## Exercises
1 > Answer these questions from the patent excerpt on SARS-CoV-2 challenge in mice:
(a) Which test was used to analyze differences in the RT-qPCR data?
(b) How many OC43-infected mice were used for FIG. 10A?
(c) For the sake of clarity, what has not been described in detail?
2 > Copy the part of the patent excerpt on SARS-CoV-2 challenge in mice starting at "A detailed description" and ending at "not unnecessarily obscured.".

## Extract to read
---

FIG. 10 (related to FIG. 5 ) shows SARS-CoV-2 challenge of HLA-DRB1*0101 Ifnar1^−/− mice pre-exposed to OC43. (FIG. 10A, FIG. 10B) RT-qPCR of SARS-CoV-2 genomic RNA in nasal turbinates. Experimental protocols are shown in FIG. 5A (FIG. 10A) and FIG. 5E (FIG. 10B). Data are presented as the mean±SEM of (FIG. 10A) naïve, n=10; OC43-infected, n=8; and (FIG. 10B) n=4 mice/group. Differences were analyzed by the Mann-Whitney test. (FIG. 10C) Gating strategy for analysis of CD4⁺ T cells in the blood of mice treated with a CD4⁺ T cell-depleting antibody (α-CD4) or isotype control antibody. Protocol is as described in FIG. 5E. Each dot-plot represents a mouse.

DETAILED DESCRIPTION

A detailed description of one or more embodiments of the invention is provided below along with any accompanying figures that illustrate the principles of the invention. The invention is described in connection with such embodiments, but the invention is not limited to any embodiment. Numerous specific details are set forth in the following description in order to provide a thorough understanding of the invention. These details are provided for the purpose of non-limiting examples and the invention may be practiced according to the claims without some or all of these specific details. For the purpose of clarity, technical material that is known in the technical fields related to the invention has not been described in detail so that the invention is not unnecessarily obscured.

---

## Information
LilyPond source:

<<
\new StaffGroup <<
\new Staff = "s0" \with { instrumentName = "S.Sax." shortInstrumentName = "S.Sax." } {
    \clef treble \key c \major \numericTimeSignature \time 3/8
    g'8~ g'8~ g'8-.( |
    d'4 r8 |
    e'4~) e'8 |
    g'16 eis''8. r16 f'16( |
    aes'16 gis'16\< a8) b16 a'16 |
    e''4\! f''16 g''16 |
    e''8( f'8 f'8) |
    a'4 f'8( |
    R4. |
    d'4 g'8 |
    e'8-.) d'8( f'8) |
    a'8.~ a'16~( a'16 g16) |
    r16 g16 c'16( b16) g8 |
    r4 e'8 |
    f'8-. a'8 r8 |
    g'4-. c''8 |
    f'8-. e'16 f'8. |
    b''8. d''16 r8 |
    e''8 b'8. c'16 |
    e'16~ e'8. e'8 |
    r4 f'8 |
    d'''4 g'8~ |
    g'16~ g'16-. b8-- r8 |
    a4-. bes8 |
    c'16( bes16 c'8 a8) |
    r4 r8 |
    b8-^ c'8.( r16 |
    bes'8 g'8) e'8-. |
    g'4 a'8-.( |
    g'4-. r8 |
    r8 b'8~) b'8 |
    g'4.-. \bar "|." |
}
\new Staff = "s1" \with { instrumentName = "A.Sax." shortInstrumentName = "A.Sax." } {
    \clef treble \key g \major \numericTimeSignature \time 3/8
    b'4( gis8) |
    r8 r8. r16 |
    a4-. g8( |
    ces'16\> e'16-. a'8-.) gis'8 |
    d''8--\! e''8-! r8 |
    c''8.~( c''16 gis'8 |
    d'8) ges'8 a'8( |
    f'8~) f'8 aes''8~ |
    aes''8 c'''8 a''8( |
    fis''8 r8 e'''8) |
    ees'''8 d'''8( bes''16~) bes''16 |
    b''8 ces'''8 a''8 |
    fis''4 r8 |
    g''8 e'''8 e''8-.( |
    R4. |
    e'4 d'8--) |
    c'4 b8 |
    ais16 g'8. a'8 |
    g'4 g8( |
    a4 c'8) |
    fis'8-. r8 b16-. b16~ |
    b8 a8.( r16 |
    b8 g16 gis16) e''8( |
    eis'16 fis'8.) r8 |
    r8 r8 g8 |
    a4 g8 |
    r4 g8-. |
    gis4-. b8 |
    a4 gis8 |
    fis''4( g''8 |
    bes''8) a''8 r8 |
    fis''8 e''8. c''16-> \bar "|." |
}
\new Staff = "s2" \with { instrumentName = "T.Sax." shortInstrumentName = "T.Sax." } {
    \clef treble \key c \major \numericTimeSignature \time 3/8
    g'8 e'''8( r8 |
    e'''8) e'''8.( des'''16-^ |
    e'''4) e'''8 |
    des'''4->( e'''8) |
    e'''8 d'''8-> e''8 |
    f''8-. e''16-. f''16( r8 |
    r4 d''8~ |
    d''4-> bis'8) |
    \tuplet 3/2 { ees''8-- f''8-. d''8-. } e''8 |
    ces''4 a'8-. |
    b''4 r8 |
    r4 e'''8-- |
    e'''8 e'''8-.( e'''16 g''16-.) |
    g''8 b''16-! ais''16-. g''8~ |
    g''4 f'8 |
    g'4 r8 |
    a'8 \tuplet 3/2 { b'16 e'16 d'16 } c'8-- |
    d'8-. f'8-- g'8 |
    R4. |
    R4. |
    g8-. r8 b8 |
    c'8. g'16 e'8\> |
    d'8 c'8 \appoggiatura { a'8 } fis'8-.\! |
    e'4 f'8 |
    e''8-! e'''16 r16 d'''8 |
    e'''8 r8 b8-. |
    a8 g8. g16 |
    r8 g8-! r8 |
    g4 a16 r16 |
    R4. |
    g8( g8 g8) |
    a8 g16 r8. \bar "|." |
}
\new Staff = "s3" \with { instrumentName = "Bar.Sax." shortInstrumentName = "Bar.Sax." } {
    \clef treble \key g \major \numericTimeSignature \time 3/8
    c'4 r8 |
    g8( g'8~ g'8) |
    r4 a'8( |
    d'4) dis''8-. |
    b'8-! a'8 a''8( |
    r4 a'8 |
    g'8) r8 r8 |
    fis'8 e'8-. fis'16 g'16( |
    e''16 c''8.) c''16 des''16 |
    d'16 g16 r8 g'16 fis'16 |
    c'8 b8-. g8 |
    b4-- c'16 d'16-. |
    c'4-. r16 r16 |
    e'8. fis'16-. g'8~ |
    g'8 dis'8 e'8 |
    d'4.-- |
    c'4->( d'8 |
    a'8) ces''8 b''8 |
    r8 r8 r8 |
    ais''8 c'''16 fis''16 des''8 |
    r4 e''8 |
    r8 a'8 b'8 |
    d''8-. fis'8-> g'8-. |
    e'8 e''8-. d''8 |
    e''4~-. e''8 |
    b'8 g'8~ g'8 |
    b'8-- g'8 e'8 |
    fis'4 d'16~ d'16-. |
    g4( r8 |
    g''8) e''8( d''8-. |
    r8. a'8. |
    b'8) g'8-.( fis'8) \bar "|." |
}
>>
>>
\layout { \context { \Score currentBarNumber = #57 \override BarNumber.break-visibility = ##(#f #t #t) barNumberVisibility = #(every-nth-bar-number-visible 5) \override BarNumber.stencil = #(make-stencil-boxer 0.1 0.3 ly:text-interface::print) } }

---

## Answers to the tasks
1 >
(a) The Mann-Whitney test.
(b) Eight (n=8).
(c) Technical material that is known in the technical fields related to the invention.

2 >
A detailed description of one or more embodiments of the invention is provided below along with any accompanying figures that illustrate the principles of the invention. The invention is described in connection with such embodiments, but the invention is not limited to any embodiment. Numerous specific details are set forth in the following description in order to provide a thorough understanding of the invention. These details are provided for the purpose of non-limiting examples and the invention may be practiced according to the claims without some or all of these specific details. For the purpose of clarity, technical material that is known in the technical fields related to the invention has not been described in detail so that the invention is not unnecessarily obscured.